* Work required
Write out all of the records below word for word, omitting the pictures.
::: Provided records :::
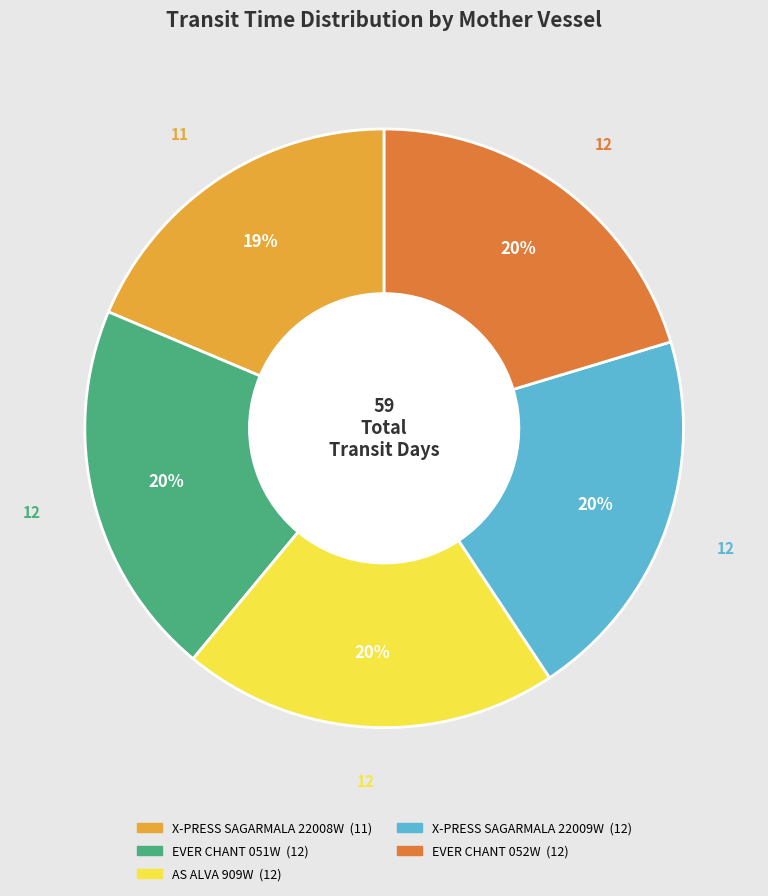

Is there a majority slice in this chart?

No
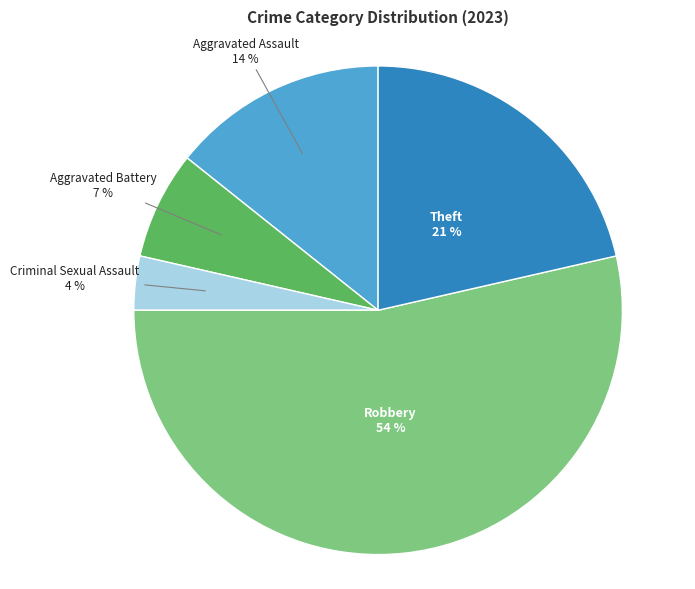

To the nearest percent, what is the difference between the largest and smallest slice percentages?

50%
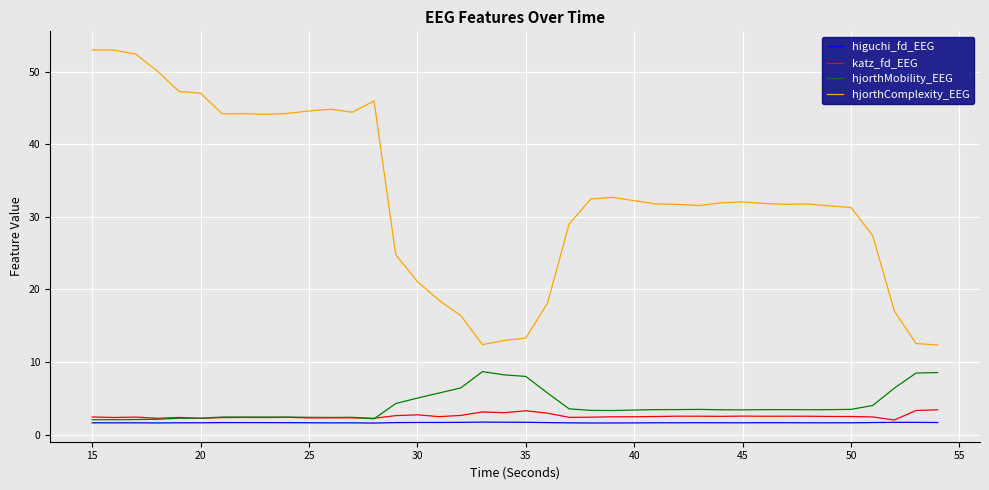

True or false: hjorthComplexity_EEG and higuchi_fd_EEG cross at least once.

False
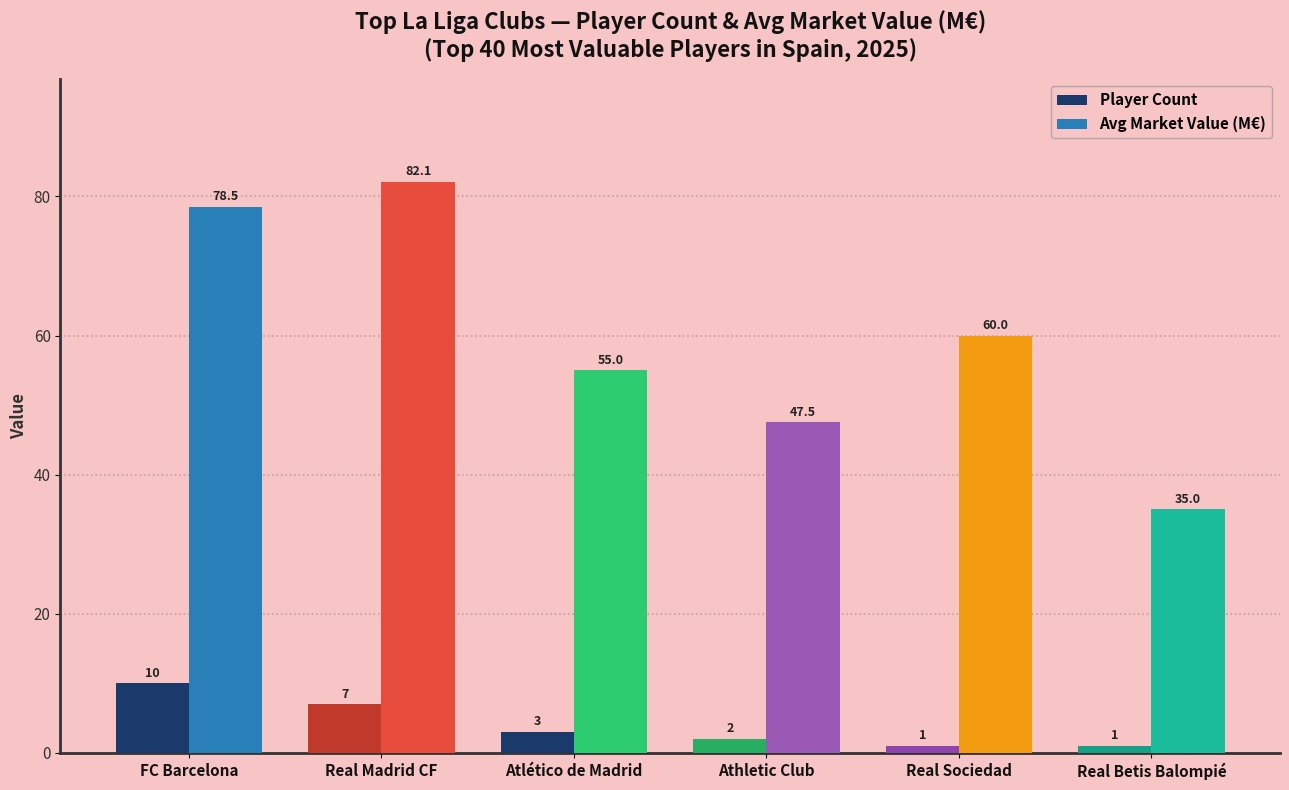

How many data points in Player Count are less than 3?

3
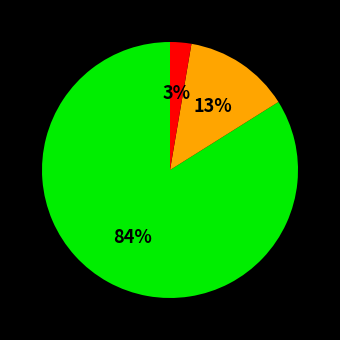

To the nearest percent, what is the average slice percentage?

33%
:::
* Written response
Is there a majority slice in this chart?

No

To the nearest percent, what is the difference between the largest and smallest slice percentages?

50%

True or false: hjorthComplexity_EEG and higuchi_fd_EEG cross at least once.

False

How many data points in Player Count are less than 3?

3

To the nearest percent, what is the average slice percentage?

33%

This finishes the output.